## AIM OF THE EXERCISE:
Go over the entries and report the lines where the word "down" occurs.

## Collected data entries:
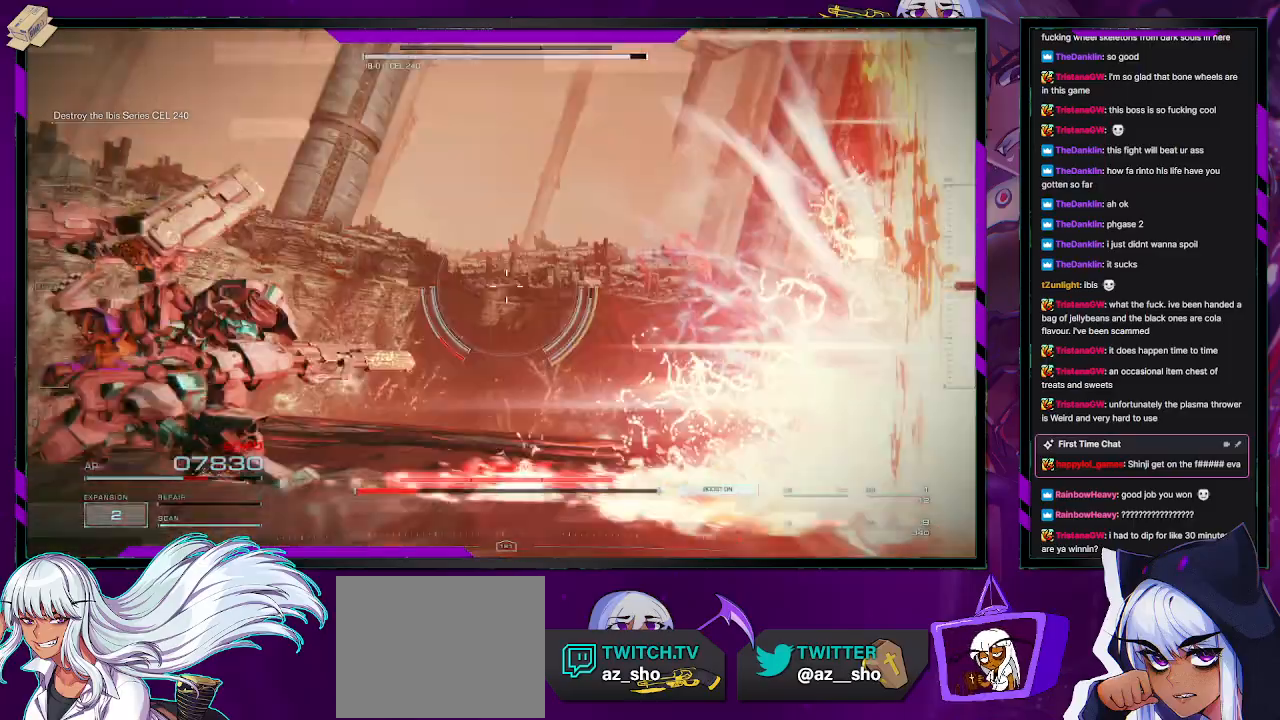
{"buttons": ["R2"], "left_stick": "down", "right_stick": "center", "events": [[200, "A", "down"], [383, "A", "up"], [450, "left_stick", "down"]]}
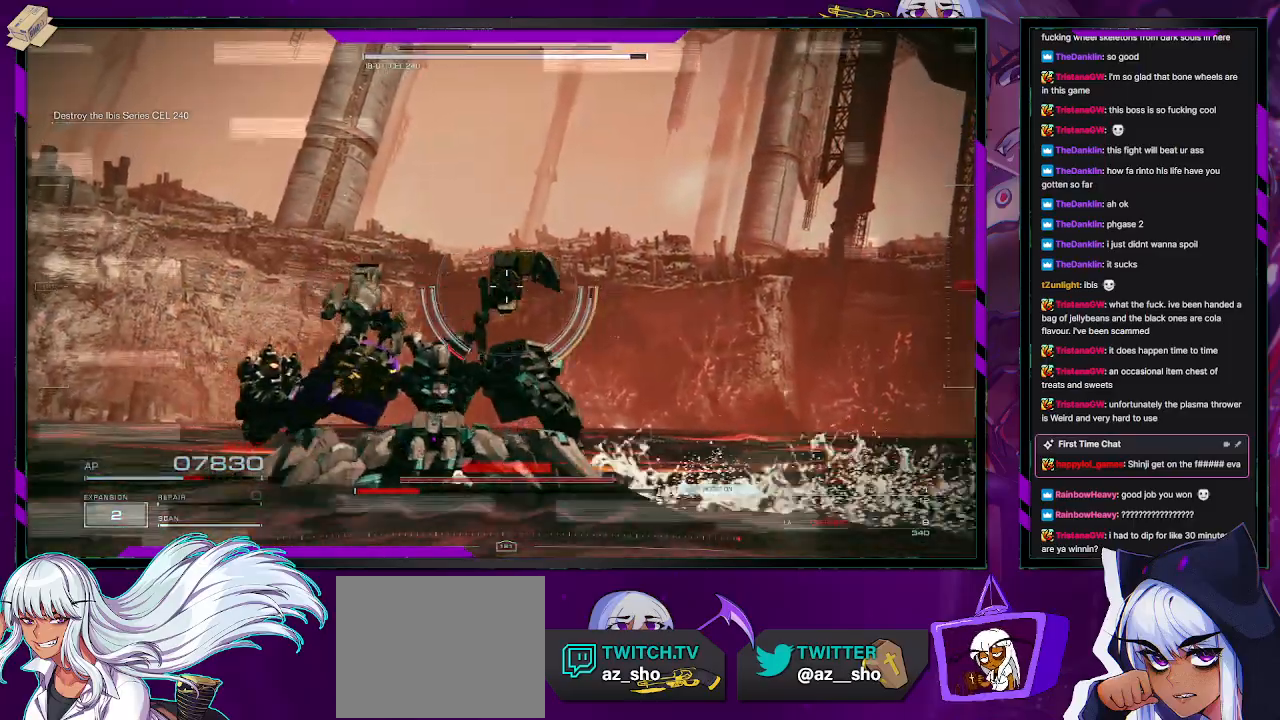
{"buttons": ["R2"], "left_stick": "down", "right_stick": "right", "events": [[50, "right_stick", "right"]]}
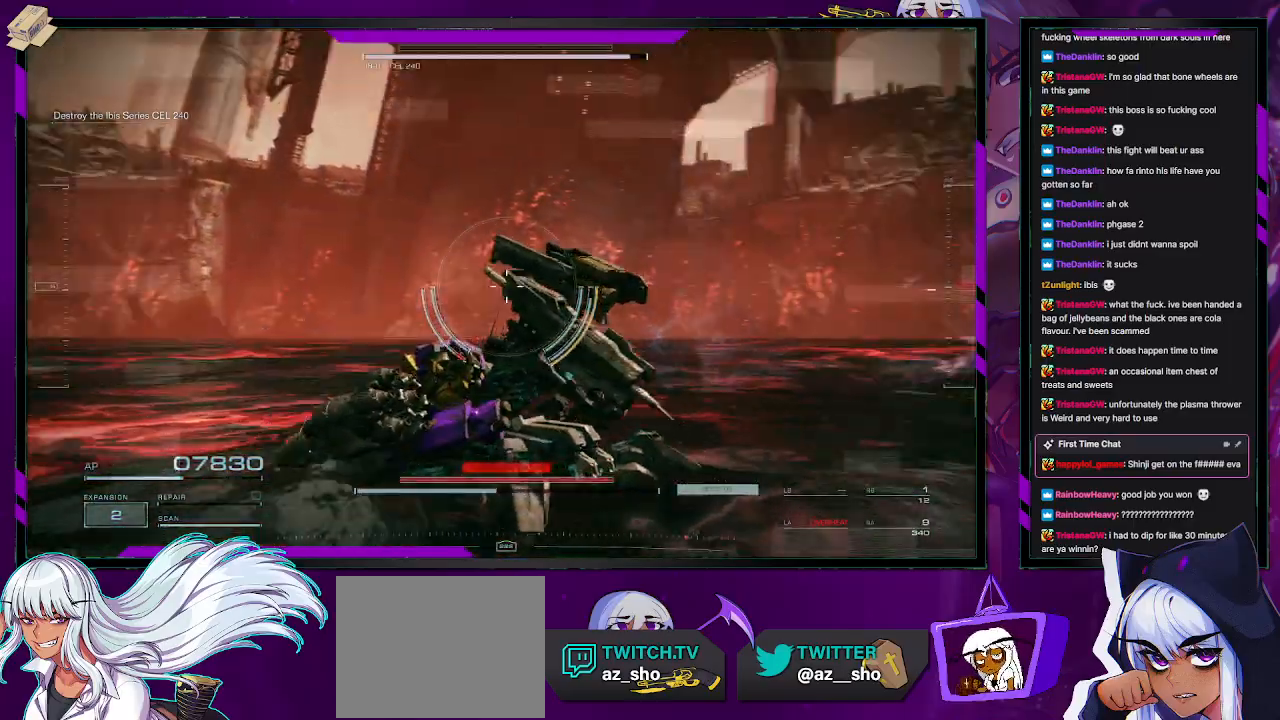
{"buttons": ["R2"], "left_stick": "down", "right_stick": "right", "events": [[83, "right_stick", "up-right"], [183, "right_stick", "center"], [300, "right_stick", "right"]]}
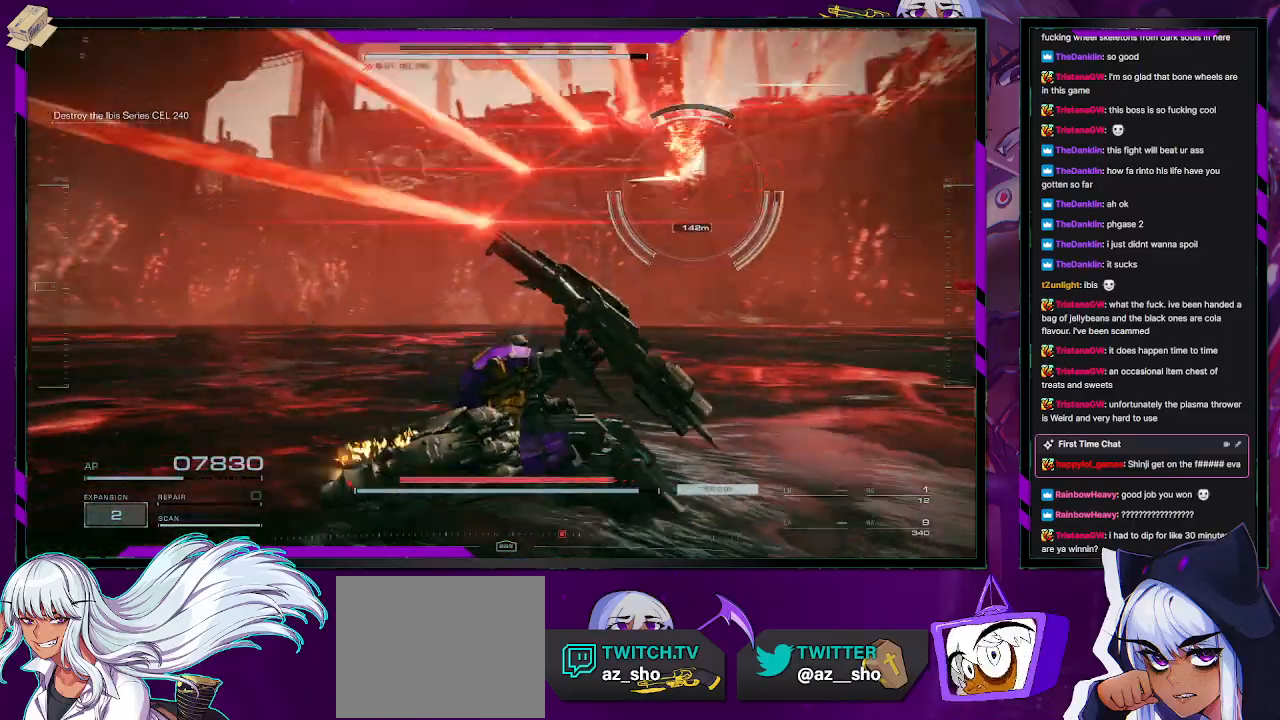
{"buttons": ["R2"], "left_stick": "right", "right_stick": "center", "events": [[67, "right_stick", "center"], [233, "left_stick", "right"], [333, "right_stick", "left"], [400, "right_stick", "center"]]}
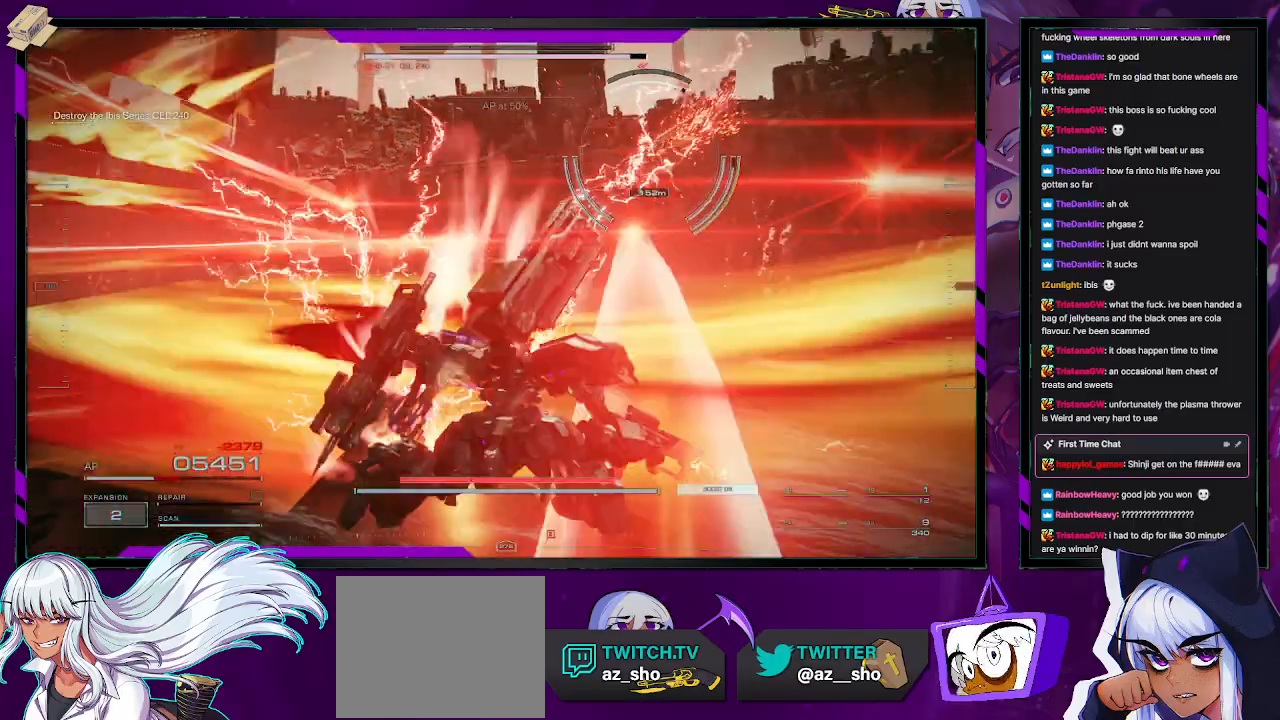
{"buttons": ["X", "R2"], "left_stick": "right", "right_stick": "center", "events": [[50, "A", "down"], [133, "A", "up"], [133, "left_stick", "down-right"], [233, "X", "down"], [383, "X", "up"], [450, "X", "down"], [500, "left_stick", "right"]]}
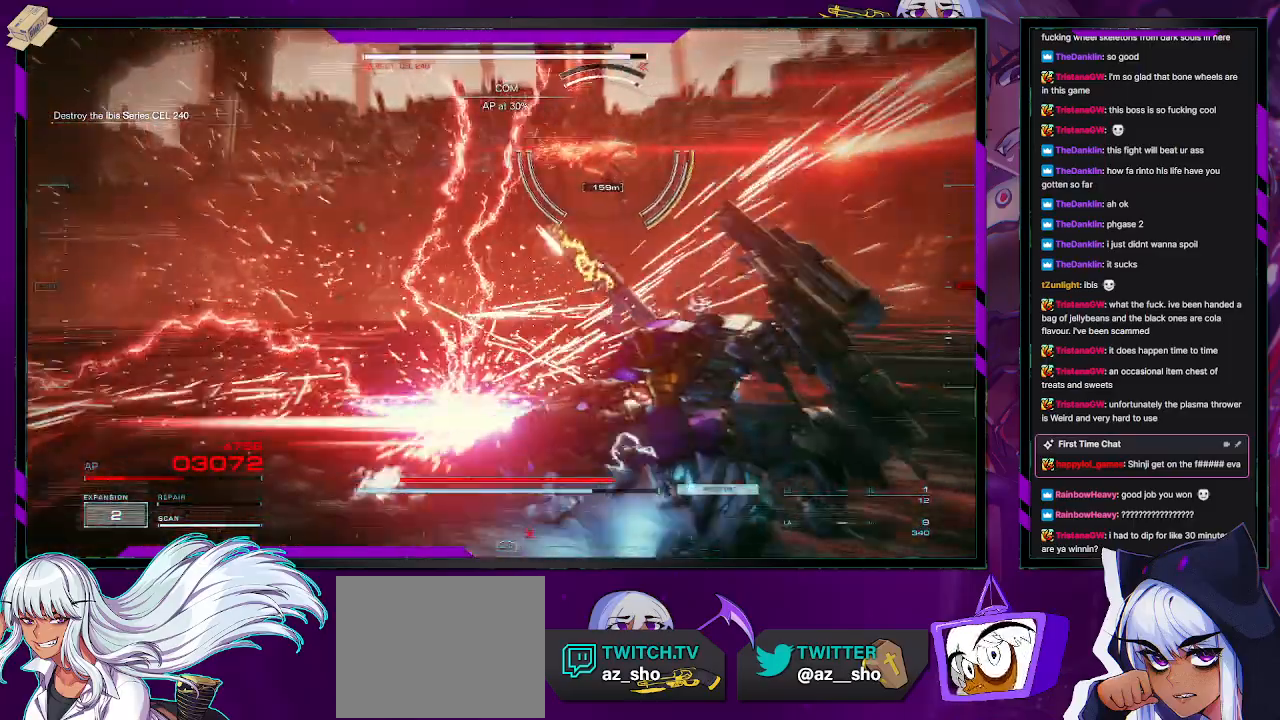
{"buttons": ["R2"], "left_stick": "up", "right_stick": "left", "events": [[67, "X", "up"], [100, "left_stick", "up-right"], [333, "left_stick", "up"], [433, "right_stick", "left"]]}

## ANSWER BOX:
{"buttons": ["R2"], "left_stick": "down", "right_stick": "center", "events": [[200, "A", "down"], [383, "A", "up"], [450, "left_stick", "down"]]}
{"buttons": ["R2"], "left_stick": "down", "right_stick": "right", "events": [[50, "right_stick", "right"]]}
{"buttons": ["R2"], "left_stick": "down", "right_stick": "right", "events": [[83, "right_stick", "up-right"], [183, "right_stick", "center"], [300, "right_stick", "right"]]}
{"buttons": ["X", "R2"], "left_stick": "right", "right_stick": "center", "events": [[50, "A", "down"], [133, "A", "up"], [133, "left_stick", "down-right"], [233, "X", "down"], [383, "X", "up"], [450, "X", "down"], [500, "left_stick", "right"]]}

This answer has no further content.